**What you will do:** In the data, find the word "index" and copy out every line that has it.

* * * *

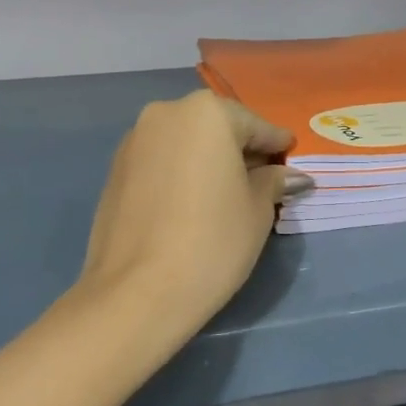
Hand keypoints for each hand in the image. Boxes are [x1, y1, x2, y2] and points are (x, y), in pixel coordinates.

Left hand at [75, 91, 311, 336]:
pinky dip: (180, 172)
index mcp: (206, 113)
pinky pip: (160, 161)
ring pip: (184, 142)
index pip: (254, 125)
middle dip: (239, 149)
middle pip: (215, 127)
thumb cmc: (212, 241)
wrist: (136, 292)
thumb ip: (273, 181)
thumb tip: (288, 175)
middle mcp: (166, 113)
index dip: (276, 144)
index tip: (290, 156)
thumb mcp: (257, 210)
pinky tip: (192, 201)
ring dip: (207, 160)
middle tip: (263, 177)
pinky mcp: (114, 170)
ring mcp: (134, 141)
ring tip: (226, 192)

* * * *

**Written reply:**
index mcp: (206, 113)
index pip: (254, 125)
index dip: (276, 144)
index tip: (290, 156)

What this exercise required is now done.